Cops ★★★★½

Leave it to Buster Keaton to invent that niche ACAB sub-genre of film.

Over one hundred years old this two reeler is, but it's a pretty perfect example of what made Buster such a two-reel legend. This one here is an almost perfect mixture of Buster running amuk with magic energy, that "gosh wow" stunt work that takes your breath away, the usual artful and even timely gags filtered throughout, but it's the gnarly way in which he and Edward F. Cline give this a tone of Kafka-like oppressiveness, of the nature of hopeless ensnarement, (this almost assuredly is because this was filmed amidst Fatty Arbuckle's rape-murder trial) that starts from the opening seconds and carries through to the hat-adorned headstone appearing at the end that makes it stand out and above so many great Keaton shorts. I have always been fully engaged and entertained, but I found myself fascinated by the philosophically adept way in which this particular film engages its main character and thusly how we, the audience, engage with him and his ultimate fate.

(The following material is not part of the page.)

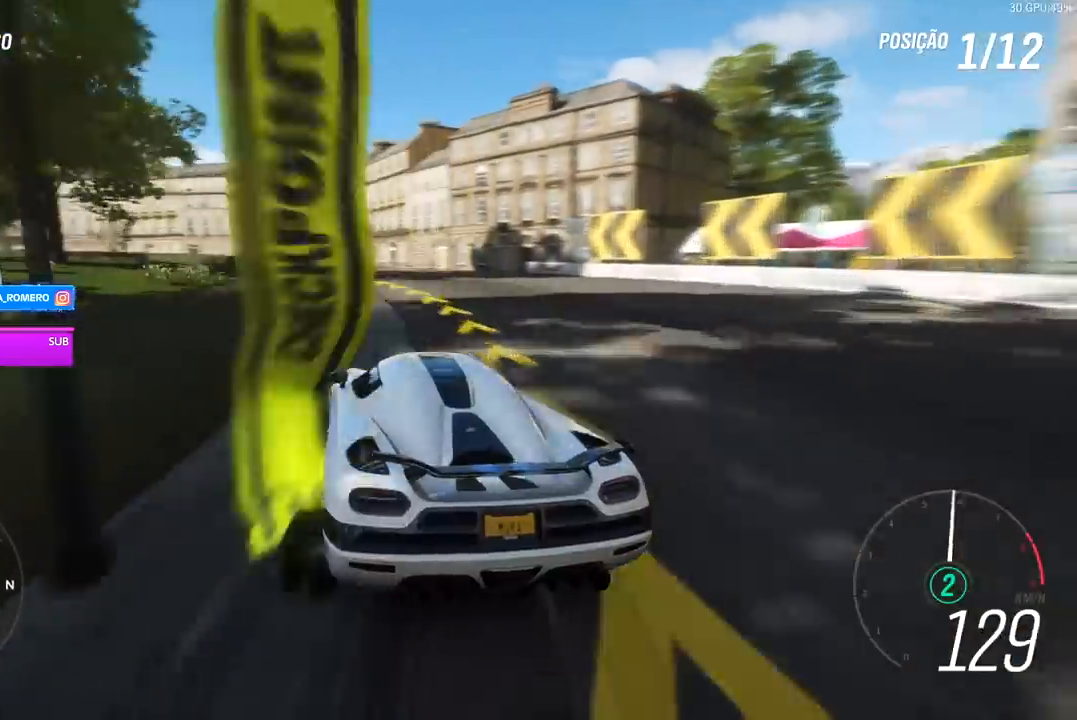
{"buttons": ["R2"], "left_stick": "center", "right_stick": "center", "events": [[500, "left_stick", "center"]]}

Plot was always superfluous to Buster Keaton, nothing but a canvas for him to paint on, and paint so very vigorously at that. This one here is one of his greatest pieces of work among so many masterpieces because the melancholic nature of it isn't anecdotal like other of his can be at times, but is actually treated as kind of stone cold fact that is turned right around on the audience to see how exactly they will respond to being challenged the way they are here.